## Aangeleverde tekst
Wat is het oordeel van de rechtbank?
4. De rechtbank beoordeelt eerst ambtshalve of het beroep van eiser ontvankelijk is. Hiertoe overweegt de rechtbank als volgt.
Verschoonbaarheid van de late indiening van de beroepsgronden
4.1.
Op 10 maart 2023 heeft eiser beroep ingesteld. Het beroepschrift bevat echter niet de gronden van het beroep. Bij bericht van 14 maart 2023 heeft de rechtbank de gemachtigde van eiser op het verzuim gewezen en verzocht dit uiterlijk binnen vijf werkdagen, op 21 maart 2023, te herstellen. In dit bericht staat vermeld dat de rechtbank het beroepschrift niet-ontvankelijk kan verklaren, als dit niet of niet op tijd gebeurt. [3] De gegeven termijn is verstreken zonder dat de gronden van beroep zijn ingediend. Pas op 22 maart 2023 heeft eiser zijn beroepsgronden ingediend.
4.2.

## Geëxtraheerd materiaal
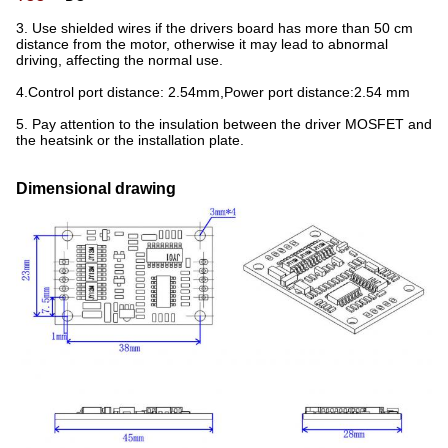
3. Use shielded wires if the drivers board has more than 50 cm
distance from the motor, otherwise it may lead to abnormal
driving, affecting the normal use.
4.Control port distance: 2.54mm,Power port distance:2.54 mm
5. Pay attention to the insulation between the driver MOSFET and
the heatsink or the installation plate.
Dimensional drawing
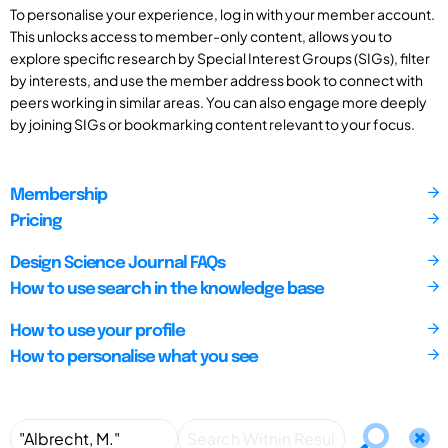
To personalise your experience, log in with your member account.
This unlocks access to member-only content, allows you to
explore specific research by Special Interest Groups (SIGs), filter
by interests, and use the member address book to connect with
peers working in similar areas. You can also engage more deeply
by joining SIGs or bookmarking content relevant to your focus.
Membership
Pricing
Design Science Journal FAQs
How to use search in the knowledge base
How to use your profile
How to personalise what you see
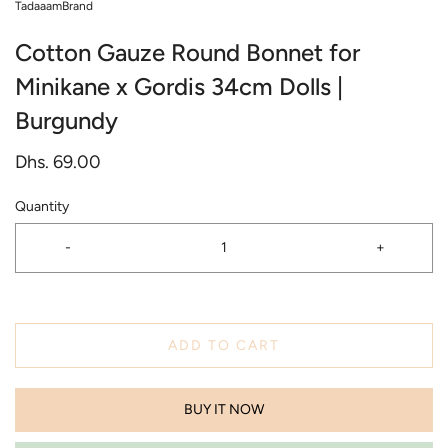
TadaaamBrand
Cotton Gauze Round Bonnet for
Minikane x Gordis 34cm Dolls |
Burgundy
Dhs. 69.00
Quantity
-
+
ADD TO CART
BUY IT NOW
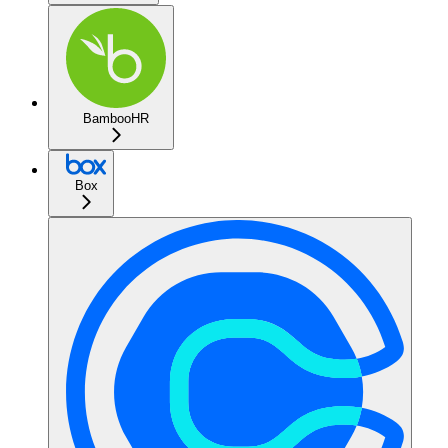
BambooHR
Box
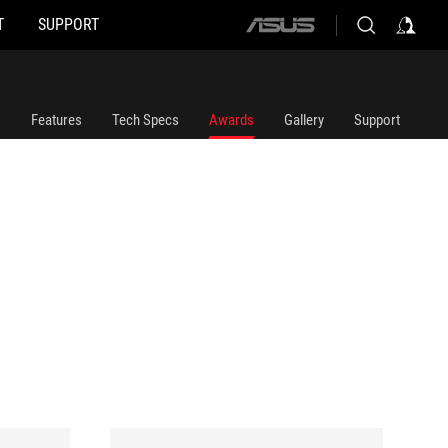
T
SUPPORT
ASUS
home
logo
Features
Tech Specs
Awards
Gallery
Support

## Werkopdracht A
Welke datums komen voor in de aangeleverde tekst? Noem ze allemaal.
## Werkopdracht B
Beantwoord deze vragen over de aangeleverde tekst:
(i) Wat beoordeelt de rechtbank eerst ambtshalve?
(ii) Wat ontbrak in het beroepschrift?
(iii) Binnen hoeveel werkdagen moest het verzuim uiterlijk worden hersteld?
## Werkopdracht C
Neem alles uit de aangeleverde tekst over, van "4. De rechtbank" tot en met "zijn beroepsgronden ingediend.", en vervang daarbij "eiser" door "appellant".

## Antwoord oefening A
- 10 maart 2023
- 14 maart 2023
- 21 maart 2023
- 22 maart 2023

## Antwoord oefening B
(i) Of het beroep van eiser ontvankelijk is.
(ii) De gronden van het beroep.
(iii) Binnen vijf werkdagen.

## Antwoord oefening C
4. De rechtbank beoordeelt eerst ambtshalve of het beroep van appellant ontvankelijk is. Hiertoe overweegt de rechtbank als volgt.
Verschoonbaarheid van de late indiening van de beroepsgronden
4.1.
Op 10 maart 2023 heeft appellant beroep ingesteld. Het beroepschrift bevat echter niet de gronden van het beroep. Bij bericht van 14 maart 2023 heeft de rechtbank de gemachtigde van appellant op het verzuim gewezen en verzocht dit uiterlijk binnen vijf werkdagen, op 21 maart 2023, te herstellen. In dit bericht staat vermeld dat de rechtbank het beroepschrift niet-ontvankelijk kan verklaren, als dit niet of niet op tijd gebeurt. [3] De gegeven termijn is verstreken zonder dat de gronden van beroep zijn ingediend. Pas op 22 maart 2023 heeft appellant zijn beroepsgronden ingediend.